Caldwell urged his flock to remain faithful to Scripture, to the work of the ministry and to their witness.

“Stay faithful to the word,” he cautioned. “Paul stayed faithful to the work. Let me tell you it’s easy to be faithful when things are going well. It’s another thing to be faithful when things are not going so well.”

He praised the church for their example of faithfulness to each other and his family through the ups and downs over the years.

“I think of the many times over the years as your pastor that you have remained faithful to the work here at FBC and I want to thank you for your faithfulness. Thank you for being faithful in ministering to one another. Thank you for being faithful for ministering to the Caldwell family. When we can here, we came here to serve you,” he said, his voice cracking with emotion.

“We have done that. The preaching of the word and the ministering of a pastor it’s busy all the time. My wife had been faithful to participate in the music ministry of this church, the teaching ministry of this church, both youth classes, adult ladies classes…my daughter Andrea, our special needs angel, she served in any way she can. Be it in the kitchen, children’s choirs. My son was our first drummer.”

He credited his children’s stability and enduring faith with the love and care the flock showed his family.

“My son loves Jesus. My daughter loves Jesus. My wife loves Jesus and it’s because you’ve been good Sunday school teachers, ministers and friends who have loved us. I just want to thank you for being faithful in ministering not only to one another but to the Caldwell family,” he said.

Continuing to follow Paul’s farewell address in Acts 20, Caldwell urged them to remember the cause of evangelism.

“We don’t have a ‘come and hear’ Gospel. We have a go and tell Gospel. The Bible never tells the lost to come to the church, but it does command the church to go to the lost,” he said. “Paul impacted the lost by going to where the people were and never expecting them to come to him.”

Caldwell used Paul’s final words to the Ephesians to conclude his sermon.
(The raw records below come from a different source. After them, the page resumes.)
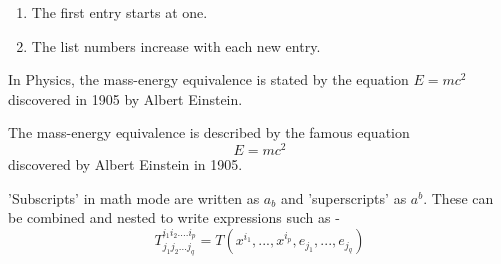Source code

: \documentclass[12pt, letterpaper, twoside]{article}
\begin{document}
\begin{enumerate}
    \item The first entry starts at one. 
    \item The list numbers increase with each new entry.
\end{enumerate}



In Physics, the mass-energy equivalence is stated by the equation \begin{math}E=mc^2\end{math} discovered in 1905 by Albert Einstein.

The mass-energy equivalence is described by the famous equation
\begin{displaymath} E=mc^2 \end{displaymath} discovered by Albert Einstein in 1905.

'Subscripts' in math mode are written as \begin{math}a_b\end{math} and 'superscripts' as \begin{math}a^b\end{math}.
These can be combined and nested to write expressions such as - 
\begin{displaymath}
T^{i_1i_2....i_p}_{j_1j_2...j_q} = T(x^{i_1},...,x^{i_p},e_{j_1},...,e_{j_q})
\end{displaymath}
\end{document}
“Ye shall see my face no more,” he said. “You will see my face no more as your pastor, but you’ll see my face again. I’ve lived in Piedmont longer than anywhere I’ve ever lived. Some of the best friends I’ve ever had in my life are some of you folks. You will see my face again. I’ve already had to promise a few funerals…so when Dr. Seuss wrote, ‘don’t cry because it’s over, smile because it happened,’ and as you smile stay faithful in the work, faithful to the Word, faithful in your witness and stay faithful in your watch. Good days are head for FBC Piedmont.”

At the end of his sermon, Caldwell offered an altar call of salvation, just as he done after every sermon.

Following the service, a long line formed to shake his hand and offer a hug, some with tears. Deacon Robin Pratt said he will miss a shepherd so well versed in Scripture.

“His foresight, his knowledge of the Word of God,” Pratt said. “When I’ve come to him with a problem, or a question, he’s got the answer. I teach a Sunday school class and I’m just a lay person, so when a question comes up I can’t answer, I’ll miss going in his office and seeing how he would answer it.”

Others who worked closely with Caldwell will miss him as a friend and someone who knew how to laugh.

“I’ll miss the office banter about food and football,” Worship Pastor Lyndall Jones reminisced. “I’ll miss his sense of humor, his fellowship and his friendship.”
Caldwell and his family are retiring to a home near Lake Eufaula. In his office, after giving his last sermon he said it was a strange feeling.

“I feel a little emptiness, a little anxious. I’m a little excited,” he said.

His wife, Anita Caldwell, said it was going to be difficult to say goodbye.

“I’m excited but it’s with mixed feelings. This church is our family. They’ve walked with us through the years ups and downs. I will miss them so much,” she said.

Caldwell will fill in for pastors who are absent and will continue to preach at revivals and crusades.

“This is a retooling,” he said. “I’ll preach the Gospel til the day I die.”

The church collected an offering for the family and presented it to them during a reception Sunday night.